The Markets in Crypto Assets (MiCA) law created by the European Union intends to regulate the crypto asset space; however, it has not yet created a surge in euro-denominated crypto transactions. This particular observation had been made in an ESMA study. Even with becoming the very first legal framework for crypto assets and stablecoins, its effect on EU transaction volumes remains to be seen. ESMA mentions that the regulation shouldn’t raise euro volumes yet but can be a growth driver down the road.
The regulation, which will become completely relevant in 2024, seeks to offer greater protection for purchasers in the EU crypto market. It includes a crypto asset rules framework and particular provisions for stablecoins. These actions are anticipated to produce a safer and more controlled crypto trading landscape eventually. Nevertheless, the euro still plays a minor role in cryptocurrencies after the MICA announcement.
Euro’s Insignificant Role in Cryptocurrency Transactions
Worldwide fiat-to-crypto trading volumes fell from 30% in 2021 to 20% in 2023 during a crypto winter, but the market has since recovered. This particular change is partially because of stablecoins, which are associated with national currencies and allow spread adjustments within the crypto ecosystem. Regardless of these worldwide shifts, the euro remains an insignificant participant in the industry, comprising just about 10% of transactions.
With its increasing role, Stablecoins today constitute over 60% of all cryptocurrencies. Additionally, they display an important concentration of trading volume, with ten exchanges processing roughly 90% of trades. The largest of all is Binance, which sells nearly half of the world’s volume. This concentration makes major platforms an important player in the cryptocurrency trading market.
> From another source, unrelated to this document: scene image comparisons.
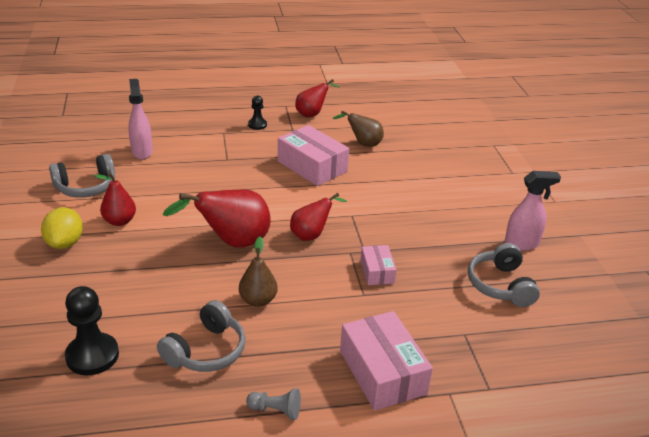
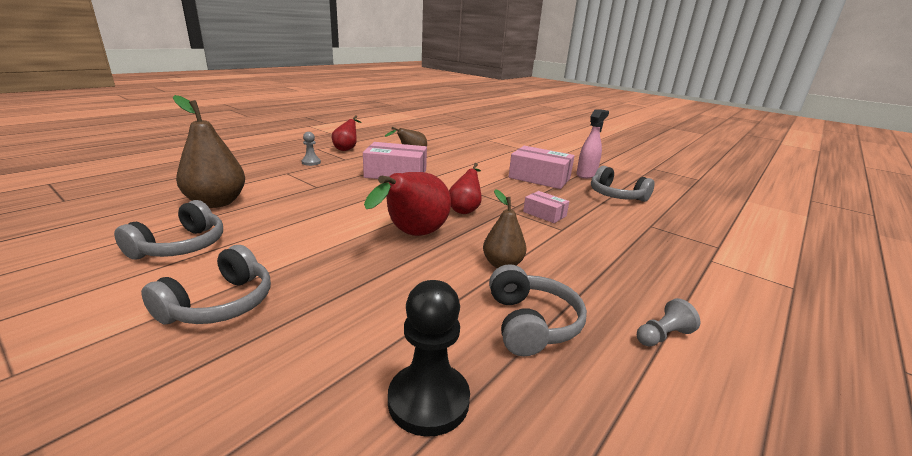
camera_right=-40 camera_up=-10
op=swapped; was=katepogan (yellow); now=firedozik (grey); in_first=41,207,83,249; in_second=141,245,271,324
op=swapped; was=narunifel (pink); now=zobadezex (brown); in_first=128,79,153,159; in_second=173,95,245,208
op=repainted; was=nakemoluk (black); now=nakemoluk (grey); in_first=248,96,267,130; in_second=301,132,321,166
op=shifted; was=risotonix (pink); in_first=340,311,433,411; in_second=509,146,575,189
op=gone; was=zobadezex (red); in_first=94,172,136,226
Public Input Sought on MiCA Regulations
ESMA delivered its newest report on MiCA regulation on March 25, further enhancing the EU crypto regulation landscape. Now, the authority is entering the third consultation stage, with all the rules open to public comment. This is another step in ESMA’s general strategy to produce a secure and regulated crypto marketplace in the EU. The last draft of the law explains legislative actions implemented throughout Europe.